There was no particular clustering of cancers in any organ, and the cancers included solid organ, skin and hematological malignancies, Dr. Pedersen said. He noted that other large trials involving the use of Vytorin have not found any signal of excess cancer.

Niacin as an alternative
Researchers suggested that use of niacin-based products could be an alternative to ezetimibe if statins don’t complete the job of cholesterol-lowering.
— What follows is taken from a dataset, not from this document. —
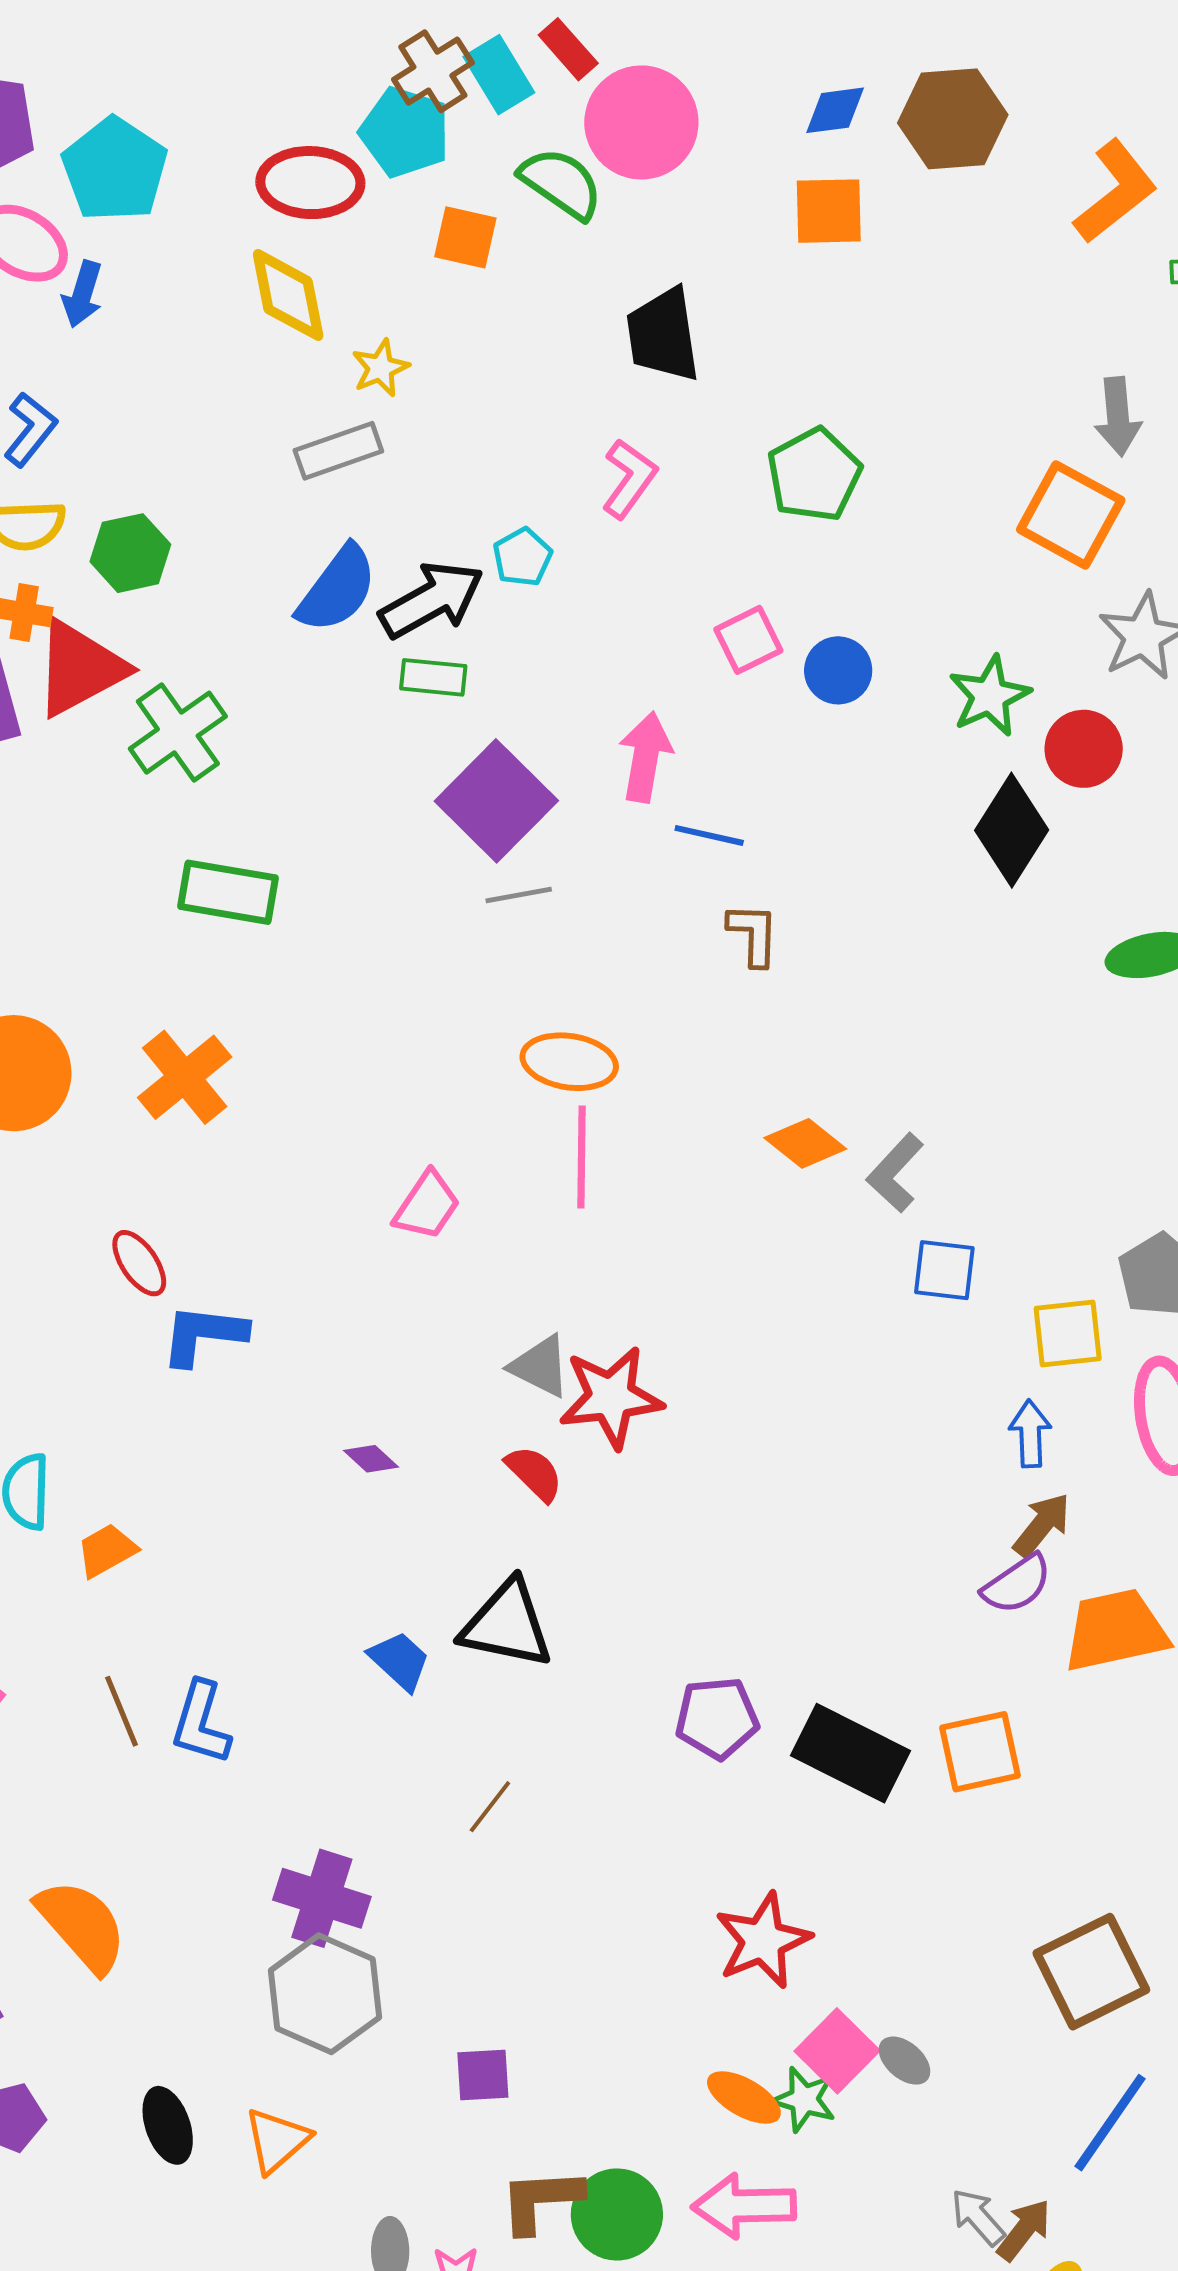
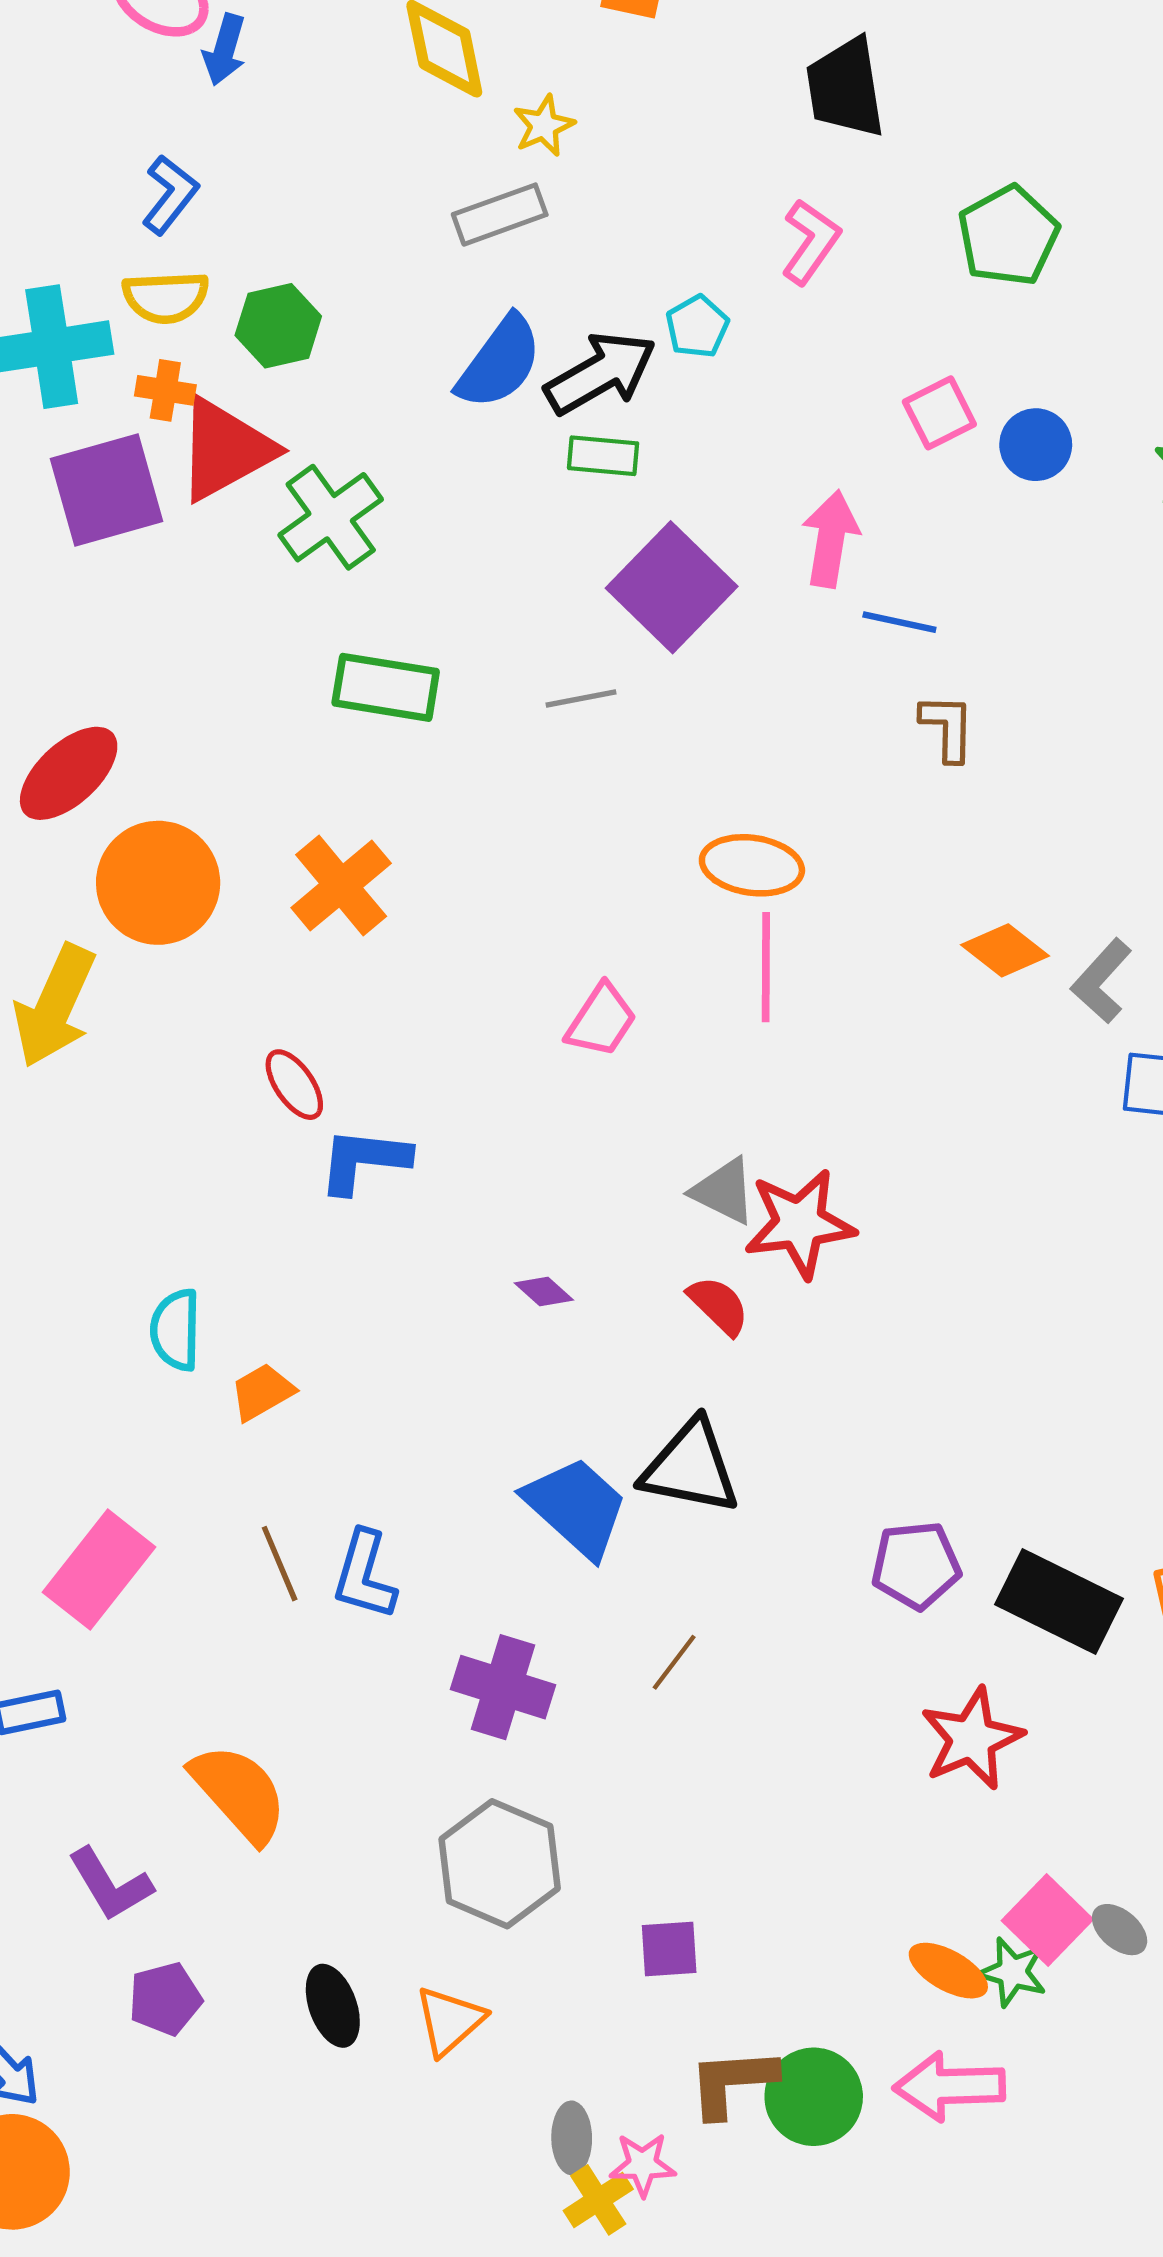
gray line: (519, 895) -> (581, 698), moved
blue trapezoid: (400, 1661) -> (576, 1507), size x1.6
purple cross: (322, 1898) -> (503, 1687), moved
red star: (763, 1941) -> (972, 1739), moved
But niacin is often problematic because it causes facial flushing which can be uncomfortable and frightening for patients with cardiovascular disease.

However, a new product Tredaptive, which combines niacin with lapopiprant—a novel drug that blocks the pathway that causes flushing—is said to address this problem.

In clinical trials that specifically scrutinized Asian populations, researchers demonstrated that the 50 percent decrease seen in flushing in the general population pertains to Asian populations as well.

“These findings further reinforce the results seen in the global Phase III clinical development program in which Tredaptive demonstrated a consistent benefit in mitigating nicotinic-acid (niacin) induced flushing,” said Dr. John Paolini, director of clinical research in cardiovascular disease at Merck Research Laboratories in the United States.

Surgery better than angioplasty
Doctors found that treatment of multivessel coronary artery disease or left main coronary artery disease performed with stent angioplasty is inferior to bypass graft surgery.

“This was an all-comers study design instead of a highly selected patient population,” said Dr. Patrick Serruys, medical director of the Thoraxcenter, Erasmus Medical Center, Rotterdam. Physicians evaluated the patients to determine who would be eligible for either bypass surgery of percutaneous intervention, and those patients were randomly assigned to either arm of the study.

After one year, all causes of death were virtually identical-7.6 percent of patients in the stent arm and 7.7 percent in the surgery arm, he reported. But there were more revascularizations among the stent patients-17.8 percent, compared with 12.1 percent in the surgery arm.

That difference prevented the angioplasty arm from meeting the test for non-inferiority in this group of patients, according to Dr. Serruys.